Cleveland Fed President Loretta Mester takes part in a panel convened to speak about the health of the U.S. economy in New York November 18, 2015.Cleveland Fed President Loretta Mester takes part in a panel convened to speak about the health of the U.S. economy in New York November 18, 2015.

The president of the Federal Reserve Bank of Cleveland wants the central bank to raise interest rates by 75 basis points if the economy stays the same.

The Fed's path of monetary tightening has become a key driver of market activity in recent months as the central bank looks to act aggressively to rein in soaring inflation.

The Fed hiked its benchmark rate by 75 basis points earlier this month, the biggest increase since 1994.

The July meeting of the Federal Open Market Committee will likely include a debate over whether to opt for 50 or 75 basis points, according to Mester.

If conditions were the same as they are now, I would advocate for 75 because I don't think we can go back to 50 increases.

The preferred path of monetary policy tightening will be determined by the assessment of supply and demand conditions over the next few weeks.

The Fed's benchmark rate is expected to rise to 3.4% by the end of the year, from its current target range of 1.5%-1.75%, according to thedot plot.

There is more uncertainty about how far we will need to go in the future if we don't get interest rates up to that 3- 3.5%.

‘Painful transition’

The disappointing consumer confidence reading, which came in at 98.7 against the consensus estimate of 100, sent the U.S. markets tumbling on Tuesday.

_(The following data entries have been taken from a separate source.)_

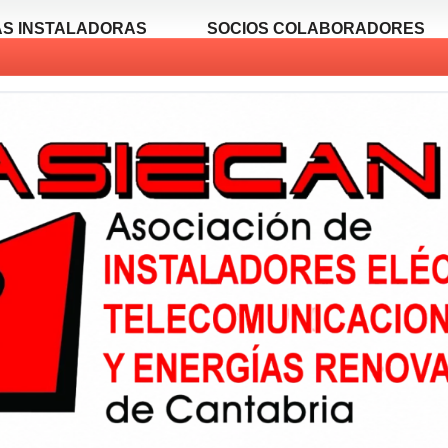
S INSTALADORAS
SOCIOS COLABORADORES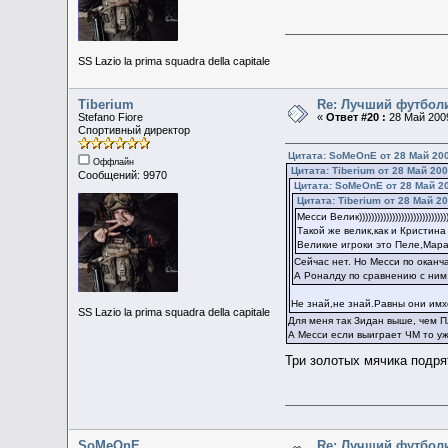
SS Lazio la prima squadra della capitale
Tiberium
Re: Лучший футбол
Stefano Fiore
«
Ответ #20 :
28 Май 2009
Спортивный директор
Цитата: SoMeOnE от 28 Май 200
Оффлайн
Цитата: Tiberium от 28 Май 200
Сообщений: 9970
Цитата: SoMeOnE от 28 Май 20
Цитата: Tiberium от 28 Май 20
Месси Велик)))))))))))))))))))))))))))))))
Такой же велик,как и Кристин
Великие игроки это Пеле,Мара
Сейчас нет. Но Месси по оканч
А Роналду по сравнению с ним
Не знай,не знай.Равны они имх
SS Lazio la prima squadra della capitale
Для меня так Зидан выше, чем П
А Месси если выиграет ЧМ то у
Три золотых мячика подря
SoMeOnE
Re: Лучший футбол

Consumers' experience of inflation, which hit 8.6% at the headline level in May, was "clouding" their confidence in the economy.

She said that the Fed was on a path to bring their interest rates up to a more normal level and that they would like to get inflation down so that they can sustain a good economy.

To get inflation rates under control is one of the jobs we need to do now.

There is a risk of a recession as the Fed tightens. As the Fed tries to moderate demand and bring it closer to constrained supply, she expects growth to be slower this year.

She said that she expects the unemployment rate to rise over the next two years to 4% or 4%.

It's very necessary that we do it to get those inflation numbers down because it's going to be a painful one in some respects.